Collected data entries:
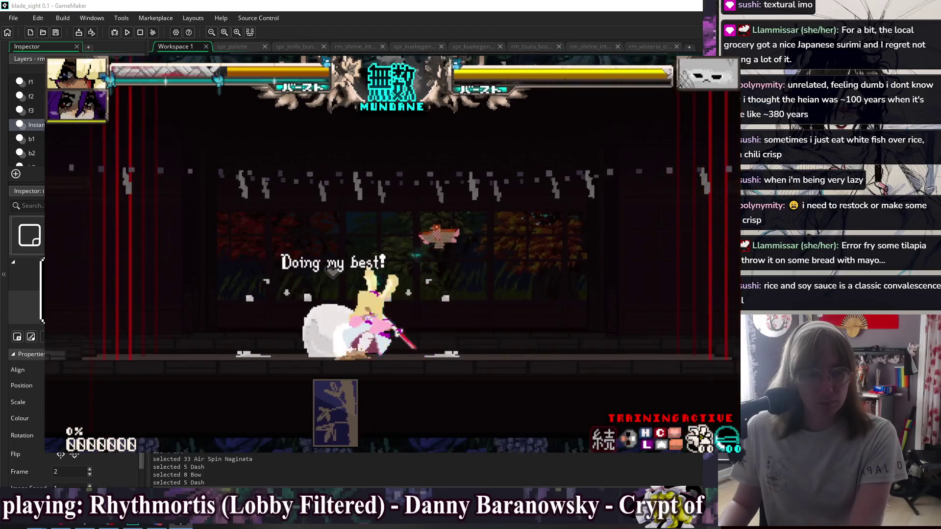
key(x)
Pause the training session and open Training Settings, moving between the HP and Spirit entries.
key(Escape)
key(Down)
key(Down)
key(Up)
key(Down)
key(Down)
key(z)
key(Down)
key(Down)
key(Down)
key(Down)
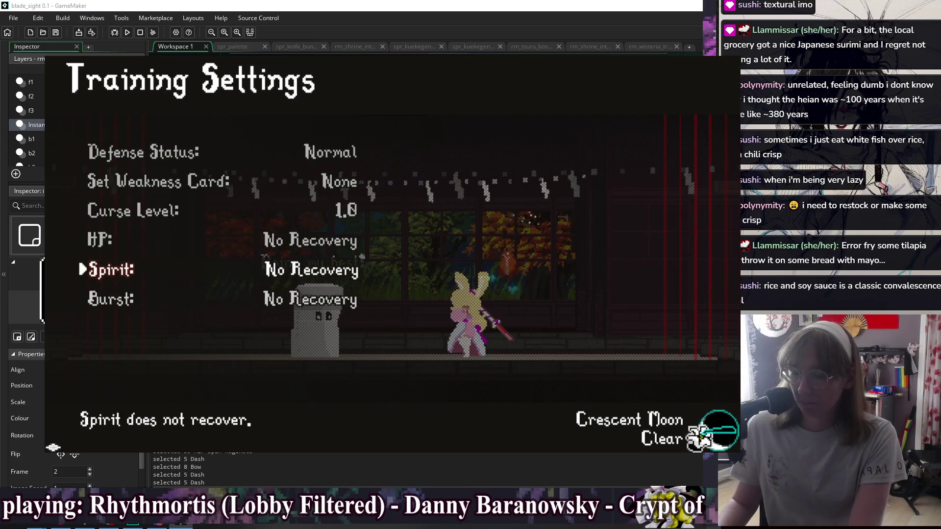
key(Up)
key(Down)
Browse the HP, Spirit, Burst and Set Weakness Card settings, toggling HP between No Recovery and Auto Recovery.
key(Down)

→ YOUR TASK
Output the entries exactly and keep every picture out of them.

→ EXPECTED OUTPUT
key(x)
Pause the training session and open Training Settings, moving between the HP and Spirit entries.
key(Escape)
key(Down)
key(Down)
key(Up)
key(Down)
key(Down)
key(z)
key(Down)
key(Down)
key(Down)
key(Down)
key(Up)
key(Down)
Browse the HP, Spirit, Burst and Set Weakness Card settings, toggling HP between No Recovery and Auto Recovery.
key(Down)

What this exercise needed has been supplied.